Indirect: With one collection bin and no sorting overhead, the cost and complexity of the current collection system decreases. Fewer vehicle trips, fewer separate service contracts, and reduced contamination management all lower the operational cost of your collection service.
These are medium-term changes — they compound over the 30-year contract term, not overnight. But they are real and they go in one direction.
They all go in the same bin. No separate drop-off required.
Electronics, batteries, old phones, small appliances, and similar items are all processable by the Advanced Circular Manufacturing system. The manufacturing process handles the full range of materials that households generate.
You don't need to drive to a special facility. You don't need to hold items waiting for a collection event. You don't need to check whether something is accepted. If your household put it out, the system handles it.
The Johnson County HHW facility remains available for paint, solvents, and genuinely hazardous materials — but those are the exception, not the rule.
No. This is not incineration. The difference matters and it's easy to understand.
Incineration burns materials with oxygen, at high temperatures. The materials are destroyed — turned into ash and carbon dioxide. Air emissions are a structural feature of how it works. The result is thermal energy and ash, plus CO₂ released to the atmosphere.
Advanced Circular Manufacturing uses a microwave-based process in an oxygen-free chamber — no flame, no burning, no oxygen.

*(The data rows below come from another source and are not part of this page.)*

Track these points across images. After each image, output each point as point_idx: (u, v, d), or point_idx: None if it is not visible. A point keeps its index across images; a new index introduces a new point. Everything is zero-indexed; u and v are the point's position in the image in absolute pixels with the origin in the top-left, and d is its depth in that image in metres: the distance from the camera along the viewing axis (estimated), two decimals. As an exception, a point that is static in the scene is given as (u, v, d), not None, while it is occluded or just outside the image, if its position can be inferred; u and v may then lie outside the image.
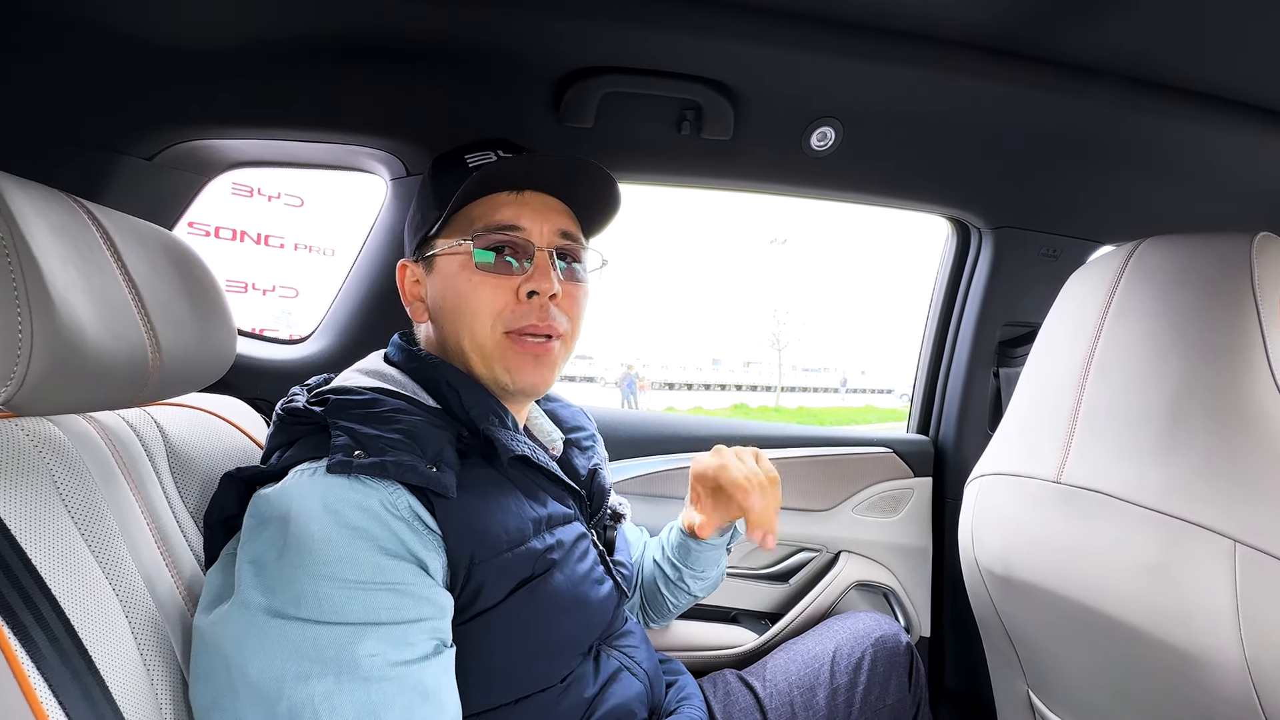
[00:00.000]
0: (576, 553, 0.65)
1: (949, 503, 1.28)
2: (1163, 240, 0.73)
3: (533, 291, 0.64)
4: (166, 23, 0.78)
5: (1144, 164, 1.08)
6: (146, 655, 0.48)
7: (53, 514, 0.46)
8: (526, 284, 0.64)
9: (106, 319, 0.47)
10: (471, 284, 0.64)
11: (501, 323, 0.64)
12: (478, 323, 0.64)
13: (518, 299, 0.64)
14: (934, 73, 0.89)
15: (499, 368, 0.65)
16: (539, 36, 0.83)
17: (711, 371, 54.83)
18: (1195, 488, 0.62)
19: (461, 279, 0.64)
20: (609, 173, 0.67)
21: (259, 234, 4.80)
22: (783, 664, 0.92)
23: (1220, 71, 0.88)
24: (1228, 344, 0.64)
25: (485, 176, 0.63)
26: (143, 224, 0.57)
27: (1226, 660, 0.59)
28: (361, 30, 0.82)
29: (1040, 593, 0.77)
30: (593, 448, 0.81)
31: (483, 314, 0.64)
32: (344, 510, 0.50)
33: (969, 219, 1.22)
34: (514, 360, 0.65)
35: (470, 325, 0.64)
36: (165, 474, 0.61)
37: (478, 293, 0.64)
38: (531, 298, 0.64)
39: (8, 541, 0.42)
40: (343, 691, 0.45)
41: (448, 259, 0.66)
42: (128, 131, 0.88)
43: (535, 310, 0.64)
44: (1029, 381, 0.84)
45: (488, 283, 0.64)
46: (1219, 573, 0.59)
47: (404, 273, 0.71)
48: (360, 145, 0.97)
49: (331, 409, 0.57)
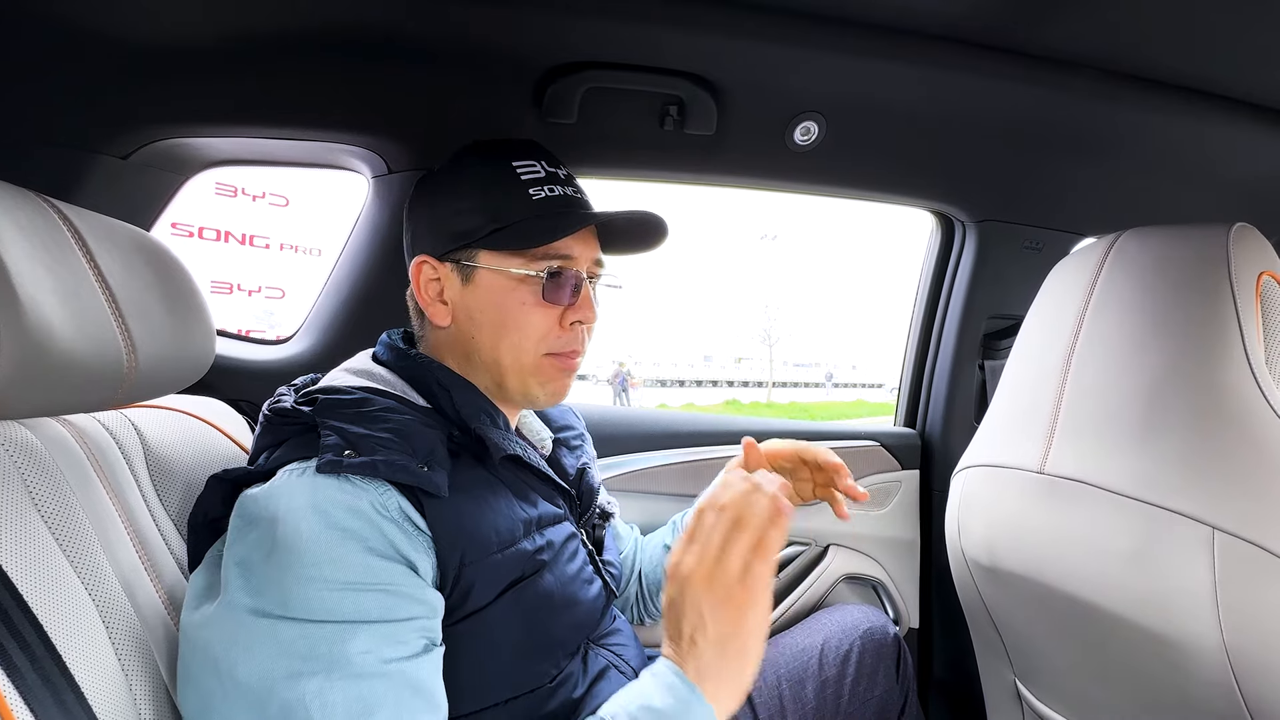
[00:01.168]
0: (566, 553, 0.65)
1: (936, 495, 1.29)
2: (1142, 232, 0.74)
3: (577, 320, 0.67)
4: (141, 19, 0.77)
5: (1125, 156, 1.09)
6: (125, 662, 0.48)
7: (26, 519, 0.45)
8: (573, 314, 0.67)
9: (78, 320, 0.47)
10: (524, 308, 0.65)
11: (545, 345, 0.66)
12: (525, 344, 0.66)
13: (562, 325, 0.67)
14: (916, 66, 0.89)
15: (534, 382, 0.67)
16: (520, 32, 0.83)
17: (703, 368, 54.95)
18: (1174, 476, 0.63)
19: (512, 299, 0.65)
20: (666, 224, 0.71)
21: (244, 234, 4.75)
22: (771, 657, 0.93)
23: (1200, 64, 0.89)
24: (1205, 333, 0.64)
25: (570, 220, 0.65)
26: (116, 223, 0.56)
27: (1206, 645, 0.60)
28: (341, 26, 0.81)
29: (1025, 582, 0.78)
30: (581, 447, 0.81)
31: (531, 338, 0.66)
32: (333, 511, 0.49)
33: (953, 212, 1.23)
34: (549, 375, 0.67)
35: (516, 345, 0.65)
36: (144, 477, 0.60)
37: (530, 318, 0.65)
38: (574, 325, 0.67)
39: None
40: (334, 688, 0.45)
41: (495, 275, 0.65)
42: (102, 130, 0.86)
43: (578, 337, 0.68)
44: (1013, 374, 0.85)
45: (541, 310, 0.65)
46: (1197, 559, 0.60)
47: (421, 270, 0.68)
48: (341, 143, 0.96)
49: (320, 409, 0.57)
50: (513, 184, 0.66)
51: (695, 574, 0.53)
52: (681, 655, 0.53)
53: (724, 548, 0.54)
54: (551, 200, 0.66)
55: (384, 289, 1.01)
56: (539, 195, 0.66)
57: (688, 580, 0.54)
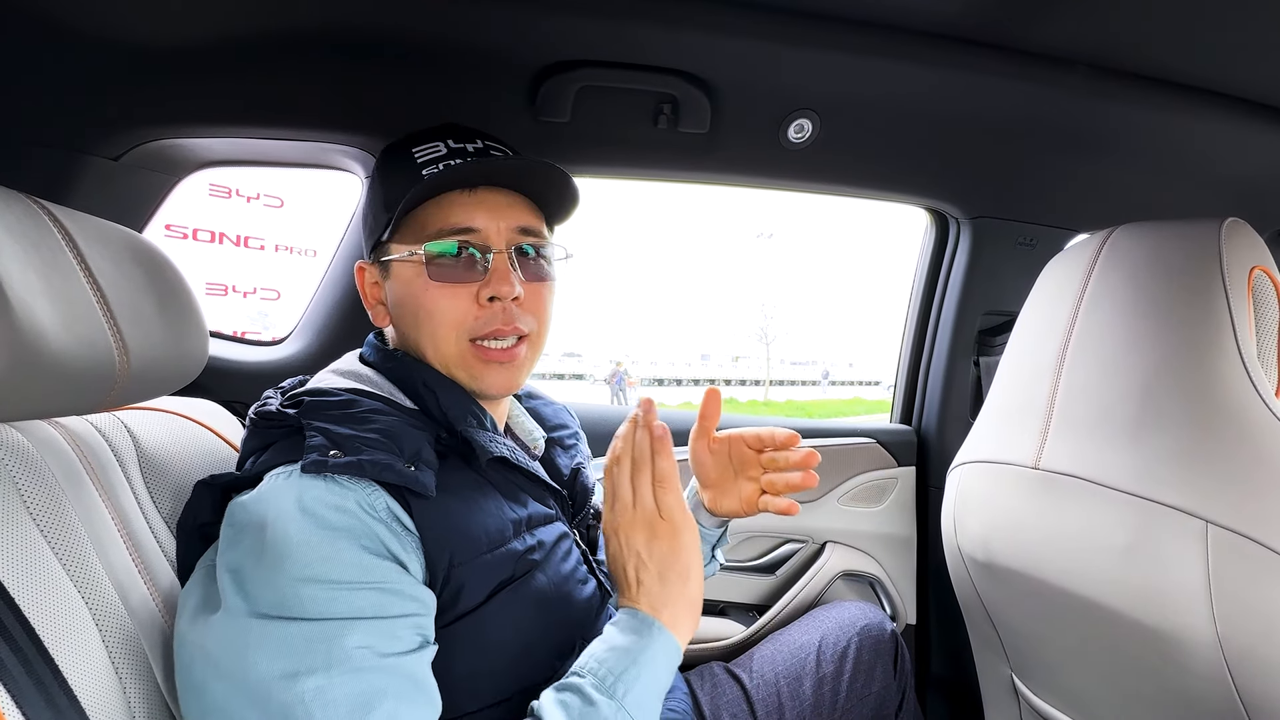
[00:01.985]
0: (559, 553, 0.64)
1: (932, 491, 1.30)
2: (1135, 227, 0.74)
3: (493, 296, 0.62)
4: (132, 20, 0.77)
5: (1118, 152, 1.09)
6: (119, 665, 0.47)
7: (17, 522, 0.45)
8: (485, 289, 0.62)
9: (69, 322, 0.46)
10: (429, 293, 0.62)
11: (465, 331, 0.62)
12: (440, 333, 0.62)
13: (479, 304, 0.62)
14: (910, 64, 0.89)
15: (464, 375, 0.64)
16: (513, 30, 0.83)
17: (700, 367, 54.96)
18: (1167, 470, 0.63)
19: (418, 287, 0.62)
20: (562, 170, 0.64)
21: (238, 236, 4.73)
22: (769, 655, 0.93)
23: (1192, 61, 0.90)
24: (1197, 327, 0.65)
25: (435, 181, 0.60)
26: (108, 225, 0.56)
27: (1200, 638, 0.60)
28: (333, 26, 0.81)
29: (1021, 577, 0.78)
30: (576, 446, 0.80)
31: (444, 324, 0.62)
32: (321, 511, 0.49)
33: (947, 209, 1.23)
34: (479, 369, 0.64)
35: (433, 335, 0.63)
36: (137, 480, 0.60)
37: (436, 303, 0.62)
38: (492, 302, 0.62)
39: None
40: (334, 685, 0.45)
41: (402, 265, 0.64)
42: (93, 131, 0.86)
43: (499, 315, 0.63)
44: (1007, 370, 0.85)
45: (445, 292, 0.62)
46: (1191, 553, 0.60)
47: (362, 275, 0.69)
48: (334, 143, 0.96)
49: (306, 410, 0.56)
50: (408, 169, 0.63)
51: (622, 524, 0.60)
52: (632, 597, 0.58)
53: (635, 491, 0.60)
54: (442, 173, 0.61)
55: None
56: (430, 171, 0.62)
57: (616, 530, 0.60)
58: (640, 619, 0.57)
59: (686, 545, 0.59)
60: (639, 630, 0.56)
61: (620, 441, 0.62)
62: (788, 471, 0.71)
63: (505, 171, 0.64)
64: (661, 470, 0.60)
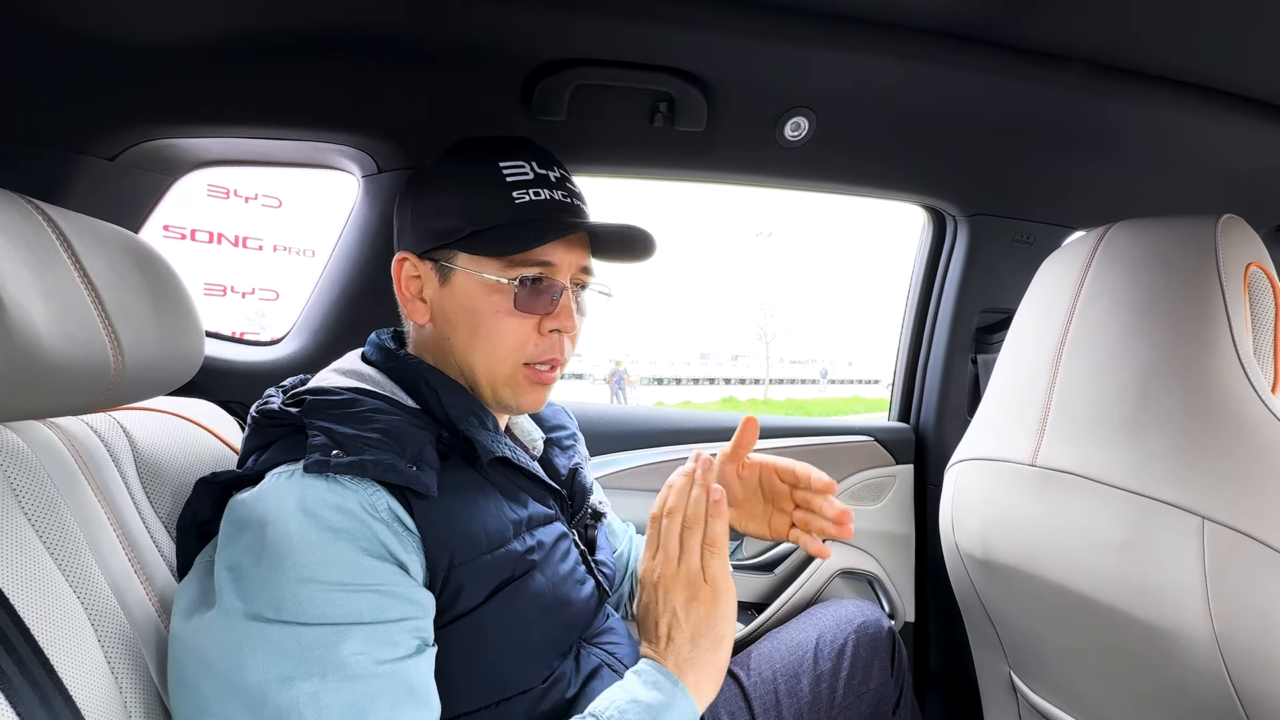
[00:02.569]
0: (558, 554, 0.64)
1: (930, 489, 1.30)
2: (1131, 224, 0.74)
3: (555, 329, 0.64)
4: (129, 19, 0.76)
5: (1115, 150, 1.09)
6: (115, 665, 0.47)
7: (13, 523, 0.45)
8: (551, 322, 0.64)
9: (64, 322, 0.46)
10: (498, 316, 0.63)
11: (523, 356, 0.64)
12: (499, 353, 0.64)
13: (540, 333, 0.64)
14: (906, 61, 0.89)
15: (506, 391, 0.65)
16: (508, 29, 0.82)
17: (700, 366, 54.93)
18: (1164, 466, 0.63)
19: (485, 305, 0.63)
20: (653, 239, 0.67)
21: (236, 236, 4.72)
22: (767, 653, 0.93)
23: (1189, 57, 0.90)
24: (1194, 324, 0.65)
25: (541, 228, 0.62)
26: (102, 225, 0.56)
27: (1197, 634, 0.60)
28: (328, 25, 0.80)
29: (1018, 574, 0.78)
30: (574, 446, 0.80)
31: (506, 347, 0.64)
32: (322, 512, 0.49)
33: (944, 207, 1.23)
34: (525, 389, 0.66)
35: (490, 353, 0.64)
36: (133, 480, 0.60)
37: (504, 326, 0.63)
38: (553, 333, 0.65)
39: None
40: (329, 691, 0.45)
41: (470, 278, 0.63)
42: (88, 131, 0.85)
43: (556, 345, 0.65)
44: (1005, 367, 0.85)
45: (516, 318, 0.63)
46: (1188, 549, 0.60)
47: (402, 267, 0.67)
48: (330, 142, 0.96)
49: (308, 409, 0.56)
50: (496, 185, 0.63)
51: (663, 577, 0.61)
52: (660, 652, 0.59)
53: (682, 549, 0.62)
54: (535, 205, 0.63)
55: (375, 288, 1.01)
56: (522, 199, 0.63)
57: (657, 585, 0.62)
58: (667, 677, 0.58)
59: (724, 613, 0.61)
60: (664, 689, 0.57)
61: (675, 495, 0.64)
62: (822, 520, 0.72)
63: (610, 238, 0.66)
64: (714, 534, 0.61)
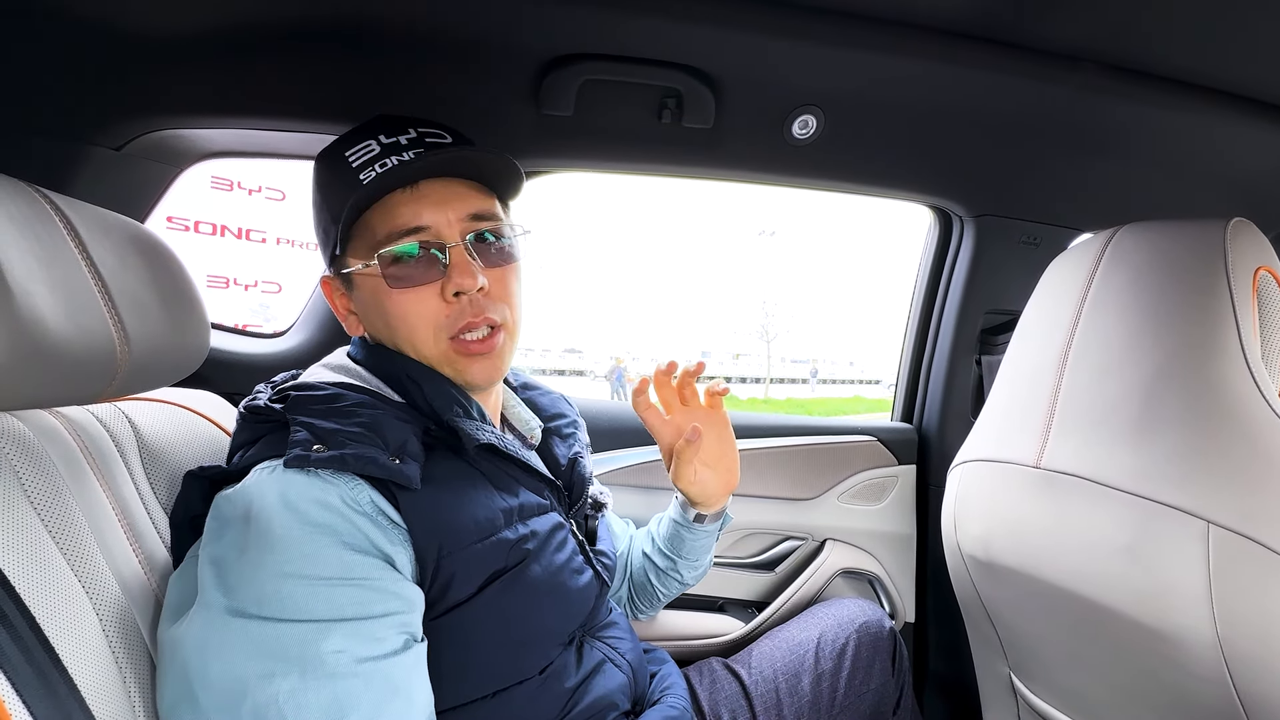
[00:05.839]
0: (554, 543, 0.64)
1: (932, 489, 1.29)
2: (1139, 227, 0.74)
3: (457, 291, 0.61)
4: (134, 8, 0.76)
5: (1123, 151, 1.08)
6: (117, 652, 0.47)
7: (17, 510, 0.45)
8: (448, 285, 0.61)
9: (70, 311, 0.46)
10: (395, 301, 0.61)
11: (441, 330, 0.62)
12: (416, 336, 0.62)
13: (445, 301, 0.61)
14: (916, 60, 0.89)
15: (450, 371, 0.64)
16: (517, 22, 0.82)
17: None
18: (1169, 470, 0.63)
19: (383, 296, 0.61)
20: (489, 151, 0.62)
21: (240, 229, 4.72)
22: (768, 651, 0.93)
23: (1199, 59, 0.89)
24: (1201, 328, 0.64)
25: (372, 187, 0.58)
26: (109, 215, 0.56)
27: (1200, 639, 0.60)
28: (336, 16, 0.80)
29: (1020, 576, 0.78)
30: (574, 435, 0.80)
31: (418, 328, 0.61)
32: (304, 506, 0.49)
33: (950, 207, 1.22)
34: (462, 363, 0.63)
35: (410, 339, 0.62)
36: (137, 470, 0.60)
37: (403, 308, 0.61)
38: (458, 296, 0.61)
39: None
40: (308, 689, 0.44)
41: (362, 276, 0.63)
42: (95, 121, 0.85)
43: (467, 309, 0.62)
44: (1010, 369, 0.85)
45: (409, 296, 0.61)
46: (1192, 553, 0.60)
47: (329, 288, 0.68)
48: (337, 134, 0.95)
49: (291, 405, 0.56)
50: (345, 175, 0.61)
51: None
52: None
53: None
54: (382, 177, 0.59)
55: None
56: (368, 177, 0.60)
57: None
58: None
59: None
60: None
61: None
62: None
63: (438, 165, 0.61)
64: None
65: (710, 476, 0.83)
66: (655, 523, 0.94)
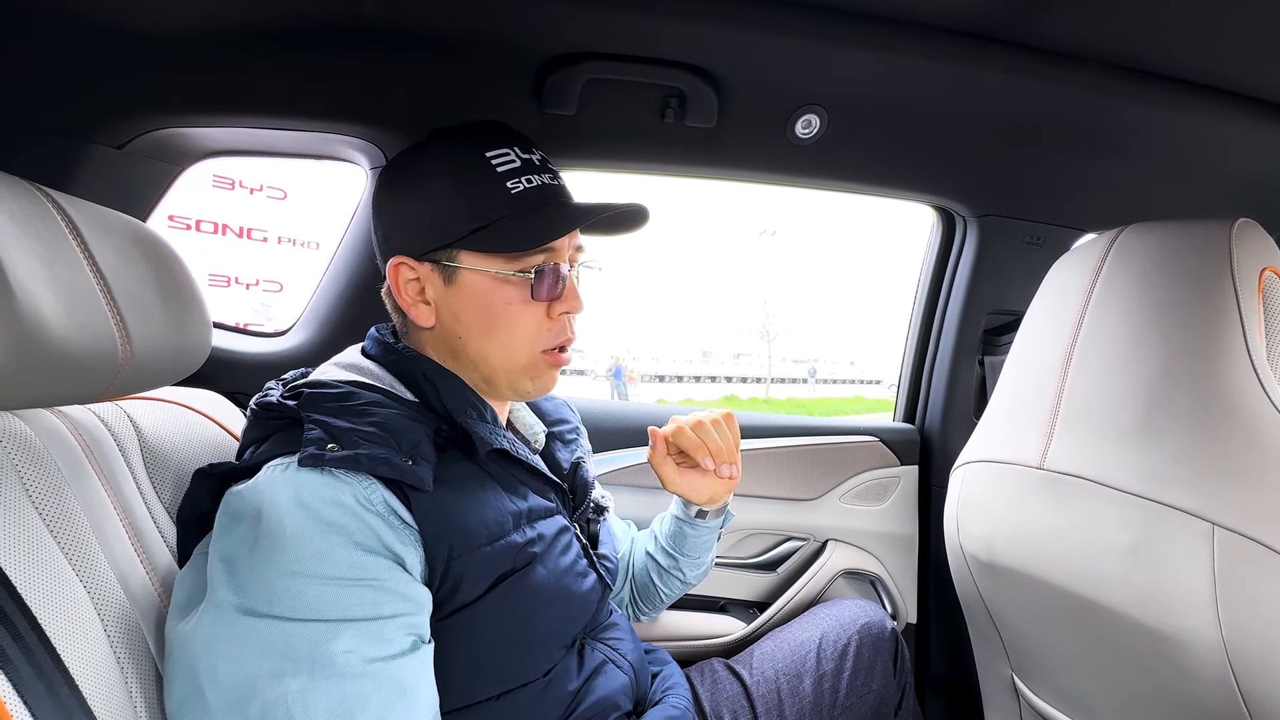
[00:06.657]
0: (558, 546, 0.64)
1: (935, 490, 1.29)
2: (1144, 227, 0.74)
3: (566, 311, 0.66)
4: (138, 7, 0.76)
5: (1127, 151, 1.08)
6: (120, 653, 0.47)
7: (19, 511, 0.45)
8: (560, 306, 0.66)
9: (72, 310, 0.46)
10: (511, 308, 0.64)
11: (538, 341, 0.65)
12: (516, 344, 0.65)
13: (550, 318, 0.66)
14: (919, 60, 0.88)
15: (525, 380, 0.67)
16: (520, 21, 0.82)
17: (701, 364, 54.98)
18: (1173, 471, 0.62)
19: (497, 300, 0.63)
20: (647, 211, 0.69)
21: (241, 228, 4.72)
22: (769, 652, 0.93)
23: (1203, 59, 0.89)
24: (1206, 329, 0.64)
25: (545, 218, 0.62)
26: (111, 213, 0.56)
27: (1204, 642, 0.60)
28: (339, 15, 0.80)
29: (1023, 578, 0.78)
30: (576, 440, 0.80)
31: (520, 335, 0.64)
32: (317, 505, 0.49)
33: (954, 207, 1.22)
34: (544, 374, 0.67)
35: (506, 346, 0.65)
36: (139, 469, 0.60)
37: (519, 318, 0.64)
38: (562, 316, 0.66)
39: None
40: (316, 689, 0.44)
41: (480, 275, 0.63)
42: (97, 119, 0.85)
43: (567, 327, 0.67)
44: (1013, 369, 0.84)
45: (528, 307, 0.64)
46: (1197, 555, 0.59)
47: (398, 272, 0.65)
48: (339, 133, 0.95)
49: (305, 402, 0.56)
50: (488, 177, 0.62)
51: None
52: None
53: None
54: (530, 193, 0.63)
55: (381, 281, 1.00)
56: (517, 189, 0.63)
57: None
58: None
59: None
60: None
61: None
62: None
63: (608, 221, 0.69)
64: None
65: (705, 482, 0.81)
66: (658, 521, 0.94)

The materials are not destroyed. They are broken apart at the molecular level and reformed into manufactured products: graphite (used in batteries), hydrogen (clean fuel), and ultrapure water. The process is closer to a chemical factory than a furnace.
Think of it this way: incineration destroys your materials. Advanced Circular Manufacturing manufactures with them. What comes out isn't ash and CO₂ — it's graphite for an electric vehicle battery, hydrogen for a fuel cell, or clean water for industrial use.
This distinction also explains why PFAS compounds — which survive incineration and leach from landfills — are permanently destroyed by the Advanced Circular Manufacturing process. The molecular-level conversion breaks chemical bonds that thermal processes leave intact.